Honors include the Humboldt Prize of the Federal Republic of Germany in 1979; Doctor of Technology honoris causa from Tampere University of Technology, Finland, in 1982; Senior Scientist Award from the Japan Society for the Promotion of Science in 1985; Fellow of TMS in 1987; Fellow of ASM in 1993 and election to the National Academy of Engineering in 1999.[10] He retired from the Los Alamos National Laboratory in 1999 and is now Distinguished Professor Affiliate in the Department of Mechanical and Aeronautical Engineering, Jacobs School of Engineering, at the University of California San Diego.


  1. Kocks, U. F. 1966, 'A statistical theory of flow stress and work hardening', Philosophical Magazine, 11, 541.

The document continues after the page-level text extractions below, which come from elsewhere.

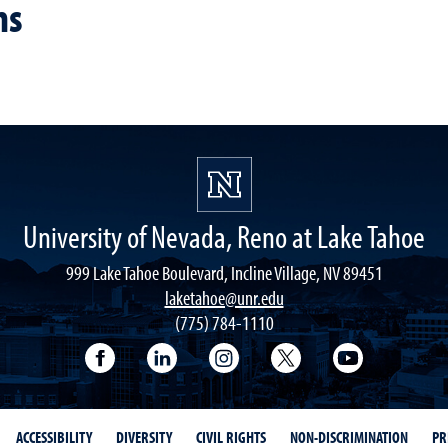
ns
University of Nevada, Reno at Lake Tahoe
999 Lake Tahoe Boulevard, Incline Village, NV 89451
laketahoe@unr.edu
(775) 784-1110
Follow UNR at Lake Tahoe on Facebook
Follow UNR at Lake Tahoe on Linke
Follow UNR at Lake Tahoe 
Follow UNR at Lake
Follow UNR
ACCESSIBILITY
DIVERSITY
CIVIL RIGHTS
NON-DISCRIMINATION
PR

  2. Kocks, U., Argon, A., & Ashby, M. 1975, 'Thermodynamics and kinetics of slip', Prog. Mat. Sci., 19, 1.
  3. Kocks, U. F., 'Kinetics of nonuniform deformation', Progress in Materials Science, Chalmers Anniversary Volume (1981)
  4. "Preferred Orientation Package - Los Alamos". lansce.lanl.gov. Retrieved 2020-06-07.
  5. Kallend, J. S., Kocks, U. F., Rollett, A. D., & Wenk, H.-R. 1991, 'Operational Texture Analysis', Materials Science and Engineering, A132, 1-11.
  6. "American Friends of the Alexander von Humboldt Foundation". www.americanfriendsofavh.org. Retrieved 2020-06-07.
  7. "Category:Mesoscale - EVOCD". icme.hpc.msstate.edu. Retrieved 2020-06-07.
  8. "Basic Energy Sciences" (PDF). science.osti.gov. 1993. Retrieved June 7, 2020.{{cite web}}: CS1 maint: url-status (link)
  9. Kocks, U. F. & Mecking, H. 2003, 'Physics and phenomenology of strain hardening: the FCC case', Progress in Materials Science, 48, 171-273.
  10. "Dr. U. Fred Kocks". NAE Website. Retrieved 2020-06-07.